RNs will host a town hall meeting in San Leandro Tuesday night, May 1, at 4 p.m. at the San Leandro Senior Community Center, 13909 E. 14th Street, for community residents to discuss ways to fight the closure.
“Sutter’s plans to slam the door on the tens of thousands of patients who need hospital care in San Leandro, East Oakland and other neighborhoods served by that hospital are a clear expression of the Wall Street, profit-focused mentality driving Sutter,” said Cortez.
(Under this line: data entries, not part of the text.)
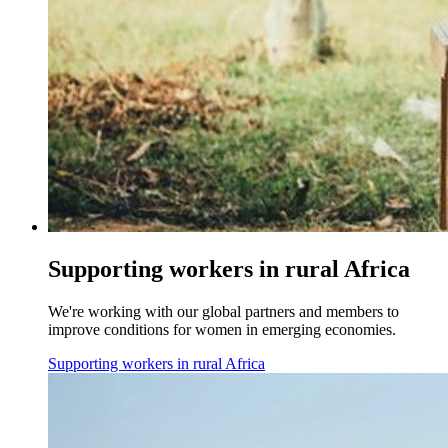
Supporting workers in rural Africa
We're working with our global partners and members to
improve conditions for women in emerging economies.
Supporting workers in rural Africa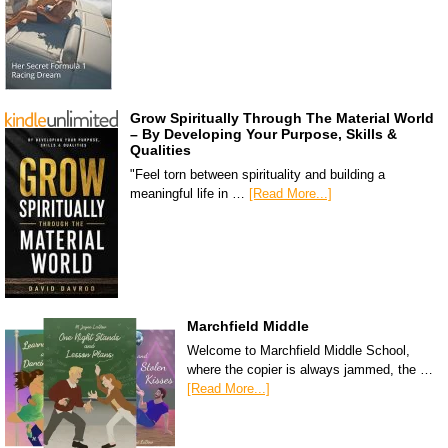
Grow Spiritually Through The Material World
– By Developing Your Purpose, Skills &
Qualities
"Feel torn between spirituality and building a
meaningful life in …
[Read More...]
Marchfield Middle
Welcome to Marchfield Middle School,
where the copier is always jammed, the …
[Read More...]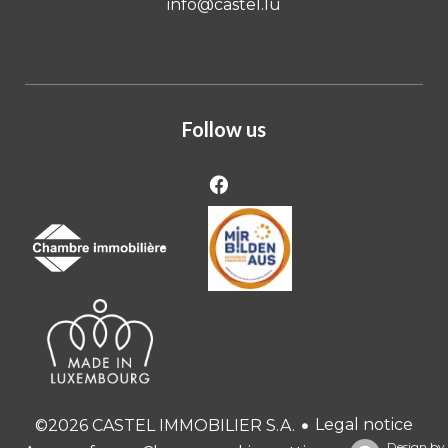
info@castel.lu
Follow us
Legal notice
©2026 CASTEL IMMOBILIER S.A.
Design by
“It’s no coincidence to us that this closure will cause particular pain in low income and minority communities that hospital has served for years. Of 27,000 patients seen in the San Leandro emergency room last year, more than 60 percent came from East Oakland, patients who will now need to drive many miles over crowded freeways, such as I-880, for needed hospital care,” said Cortez. “Medical redlining, targeting low income communities, and services it deems not profitable enough, has been a guiding philosophy of the Wall Street executives at Sutter for far too long.”
San Leandro is the latest in a long line of services Sutter is slashing, despite rolling up over $4 billion in profits since 2007, and handing its chief executive Pat Fry at 215 percent pay hike to over $4 million a year.
It’s not even the only cut in care this week. Sutter also announced plans to close a pulmonary sub-acute unit at Herrick Hospital in Berkeley, part of the multi-campus Alta Bates Summit Medical Center. The unit serves patients with long term, severe incapacities, some of whom have been there for years.
The walkout Tuesday, prompted by Sutter’s takeaway demands, affects some 4,500 RNs at Mills-Peninsula Health Services hospitals in Burlingame and San Mateo, Sutter Delta in Antioch, Sutter Solano in Vallejo, Novato Community Hospital, and Sutter Lakeside in addition to Eden, San Leandro, and the Alta Bates Summit facilities in Berkeley and Oakland.
“These takeaways represent the greed and misplaced priorities of Sutter in their ongoing pursuit of profits over quality patient care given by the RNs,” said Alta Bates Summit RN Mike Hill. “We will continue to fight the cuts by Sutter and defend our profession and our communities.”
Among the many concession demands at various Sutter hospitals:
· Eliminating paid sick leave, effectively forcing nurses to work when ill, exposing already frail and vulnerable patients to further infection.
· Forcing RNs to work in hospital areas for which they do not have appropriate clinical expertise, again a safety risk for patients.
· Huge increases in nurses’ out-of-pocket costs for health coverage for themselves and family members.
· Limits on the ability of charge nurses, who make clinical assignments for nurses, to address staffing shortages, subjecting patients to the danger of unsafe staffing.
· Forcing RNs to work overtime, exposing patients to care from fatigued nurses who are more prone to making medical errors.
· Eliminating retiree health plans.
· Eliminating all health coverage for nurses who work less than 30 hours per week.
· Reduced pregnancy and family medical leave, undermining RN families.